Через несколько минут молчания Философ заговорил:
— Я не нахожу в природе никакой необходимости для полицейских, сказал он, — и не могу понять, откуда впервые произошло такое явление. Собаки и кошки не заводят таких необычных наемников, и все же их строй является прогрессивным и упорядоченным. Вороны — общительный народ с устоявшимися укладами и организованным сообществом. Они обычно собираются в разрушенной башне или на колокольне церкви, и их цивилизация основывается на взаимопомощи и терпимости к странностям друг друга. Их превосходная мобильность и стойкость делает нападение на них опасным предприятием, и поэтому они могут спокойно посвятить себя развитию собственных внутренних законов и обычаев. Если полицейские необходимы для цивилизации, вороны наверняка изобрели бы их, но я с радостью отмечаю, что в их республике нет никаких полицейских…
— Что-то я ни слова не пойму, что ты там говоришь? — сказал сержант.
— Не имеет значения, — ответил Философ. — Муравьи и пчелы также живут обособленными общинами и развили чрезвычайно сложные занятия и профессии. Их опыт в государственных делах огромен, однако же они не открыли, что полицейская сила существенно важна для их процветания…
— А ты знаешь, — спросил сержант, — что все, что ты сейчас говоришь, может быть использовано как улика против тебя?
— Никоим образом, — ответил Философ. — Можно сказать, что все эти народы лишены преступлений, что их пороки организованные, общественные, а не индивидуальные, и поэтому они не имеют необходимости в полиции; но я не могу поверить, чтобы такие большие массы народа могли бы достичь своей нынешней высокой культуры, не совершая время от времени общенародных и индивидуальных проступков…
— Скажи-ка мне, раз уж ты так разговорился, — спросил сержант, — ты купил яд в аптеке или задушил обоих подушкой?
— Никоим образом, — ответил Философ. — Если преступление — условие для развития полицейских, то я скажу, что галки — чрезвычайно вороватый клан: они чуть больше дрозда и воруют даже шерсть со спины овцы на выстилку своего гнезда; более того, известно, что они могут украсть медный шиллинг и спрятать свою добычу так, что его уже никто не увидит.

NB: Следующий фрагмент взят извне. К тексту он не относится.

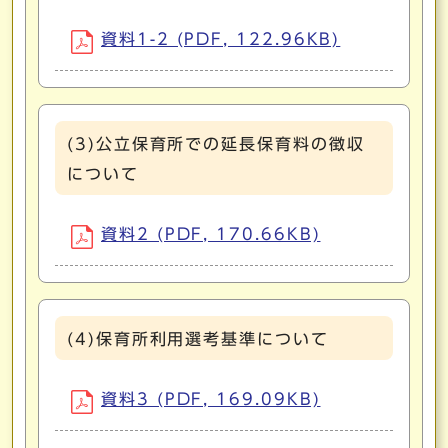
資料1-2 (PDF, 122.96KB)
(3)公立保育所での延長保育料の徴収
について
資料2 (PDF, 170.66KB)
(4)保育所利用選考基準について
資料3 (PDF, 169.09KB)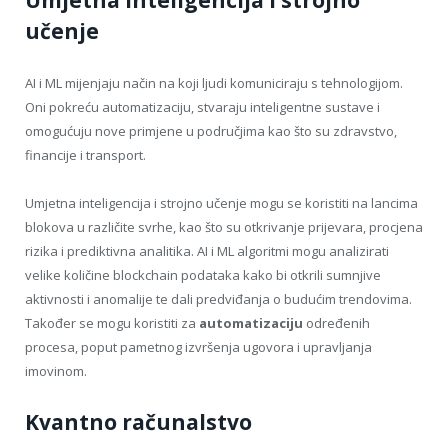
učenje
AI i ML mijenjaju način na koji ljudi komuniciraju s tehnologijom.
Oni pokreću automatizaciju, stvaraju inteligentne sustave i
omogućuju nove primjene u područjima kao što su zdravstvo,
financije i transport.
Umjetna inteligencija i strojno učenje mogu se koristiti na lancima
blokova u različite svrhe, kao što su otkrivanje prijevara, procjena
rizika i prediktivna analitika. AI i ML algoritmi mogu analizirati
velike količine blockchain podataka kako bi otkrili sumnjive
aktivnosti i anomalije te dali predviđanja o budućim trendovima.
Također se mogu koristiti za
automatizaciju
određenih
procesa, poput pametnog izvršenja ugovora i upravljanja
imovinom.
Kvantno računalstvo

— Да у меня у самого была галка, — сказал один из полицейских. — Я купил ее у бабки, что стояла у дверей с корзинкой и выпрашивала пенни. Моя мать как-то раз наступила этой галке на спину, когда вставала с постели. А я разрезал этой птице язык трехпенсовиком, чтобы она заговорила, но черта с два она мне хоть что-нибудь сказала. Еще она все время волочилась, притворяясь, будто у нее подбита нога, а потом норовила спереть у тебя носок.